What Effect will I-773 Have on Smoking?

The increased cost of cigarettes will lead to substantial reductions in cigarette smoking by  deterring smoking initiation, prompting smoking cessation, and reducing the average cigarette  consumption among continuing smokers. This will be particularly true for youth who are more  sensitive to price factors. Over the past decade, many states have raised their cigarette tax rates.  These tax increases significantly reduced cigarette consumption in every single one of these  states.

What Benefits Will I-773 Create for Businesses? Aside from the obvious benefit of reducing youth smoking, a tobacco tax will translate into better  employee health, and financial savings for businesses. Less smoking means a healthier  workforce. A healthier workforce means higher productivity and longevity among employees.

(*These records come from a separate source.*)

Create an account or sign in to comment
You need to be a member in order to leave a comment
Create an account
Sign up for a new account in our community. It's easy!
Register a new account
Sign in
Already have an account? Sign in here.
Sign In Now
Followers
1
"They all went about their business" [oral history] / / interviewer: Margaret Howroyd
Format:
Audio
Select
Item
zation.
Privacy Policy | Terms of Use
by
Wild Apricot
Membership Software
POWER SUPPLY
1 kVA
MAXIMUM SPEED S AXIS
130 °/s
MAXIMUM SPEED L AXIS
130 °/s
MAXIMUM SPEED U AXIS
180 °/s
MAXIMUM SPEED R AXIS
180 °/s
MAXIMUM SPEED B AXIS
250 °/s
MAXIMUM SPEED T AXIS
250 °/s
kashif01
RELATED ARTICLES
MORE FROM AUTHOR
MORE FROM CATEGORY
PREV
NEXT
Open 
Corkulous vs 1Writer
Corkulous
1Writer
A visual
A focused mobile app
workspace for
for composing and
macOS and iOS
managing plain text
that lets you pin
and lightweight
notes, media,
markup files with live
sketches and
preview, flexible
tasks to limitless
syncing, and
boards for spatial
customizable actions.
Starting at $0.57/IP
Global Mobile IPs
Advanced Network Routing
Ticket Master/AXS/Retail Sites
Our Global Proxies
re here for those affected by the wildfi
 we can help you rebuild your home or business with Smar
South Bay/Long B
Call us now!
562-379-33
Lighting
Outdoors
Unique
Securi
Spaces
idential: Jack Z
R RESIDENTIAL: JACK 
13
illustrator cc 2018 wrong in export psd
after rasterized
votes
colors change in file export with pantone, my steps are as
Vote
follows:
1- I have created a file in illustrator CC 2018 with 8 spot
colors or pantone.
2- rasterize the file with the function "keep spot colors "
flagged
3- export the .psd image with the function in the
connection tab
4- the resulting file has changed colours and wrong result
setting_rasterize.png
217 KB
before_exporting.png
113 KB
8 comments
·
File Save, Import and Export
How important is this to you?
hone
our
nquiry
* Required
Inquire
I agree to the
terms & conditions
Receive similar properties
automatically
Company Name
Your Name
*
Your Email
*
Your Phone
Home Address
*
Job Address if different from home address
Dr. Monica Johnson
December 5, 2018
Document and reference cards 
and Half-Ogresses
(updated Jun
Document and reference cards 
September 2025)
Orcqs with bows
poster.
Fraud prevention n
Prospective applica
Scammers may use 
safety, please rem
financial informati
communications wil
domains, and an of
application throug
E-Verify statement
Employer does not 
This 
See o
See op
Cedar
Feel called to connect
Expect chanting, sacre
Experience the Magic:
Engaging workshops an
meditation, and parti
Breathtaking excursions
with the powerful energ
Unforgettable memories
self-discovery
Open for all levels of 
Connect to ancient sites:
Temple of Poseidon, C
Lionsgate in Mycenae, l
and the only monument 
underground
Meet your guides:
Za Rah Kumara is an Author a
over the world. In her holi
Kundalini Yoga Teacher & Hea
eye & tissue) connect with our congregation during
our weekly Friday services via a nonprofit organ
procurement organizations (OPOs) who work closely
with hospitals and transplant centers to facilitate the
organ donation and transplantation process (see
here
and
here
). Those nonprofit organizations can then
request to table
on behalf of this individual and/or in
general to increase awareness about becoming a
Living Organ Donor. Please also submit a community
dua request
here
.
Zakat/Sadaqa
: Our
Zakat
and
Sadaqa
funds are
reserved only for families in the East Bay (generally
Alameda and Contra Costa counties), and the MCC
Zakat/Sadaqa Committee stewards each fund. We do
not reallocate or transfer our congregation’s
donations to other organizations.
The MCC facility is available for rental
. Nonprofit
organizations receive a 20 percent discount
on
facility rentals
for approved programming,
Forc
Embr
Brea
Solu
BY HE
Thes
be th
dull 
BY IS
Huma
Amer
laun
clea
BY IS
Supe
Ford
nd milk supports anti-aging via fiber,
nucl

  • Employees who smoke are 50% more likely to call in sick to work than non-smokers,  incurring higher temporary replacement and sick leave costs, as well as productivity  losses.
  • Smokers also tend to have higher turnover rates, die younger, and retire sooner, all of which lead to higher recruitment and retraining expenses.
  • Smokers lose work time to smoke breaks. An employee who spends 30 minutes a day on  cigarette breaks loses 6% of the entire work year.
  • Workplaces that still allow smoking face lower employee morale, higher risks of fire and  property damage, higher cleaning and maintenance costs, and increased costs for  accidental injury and related workers compensation. For these employers, reduced  smoking translates into reduced costs.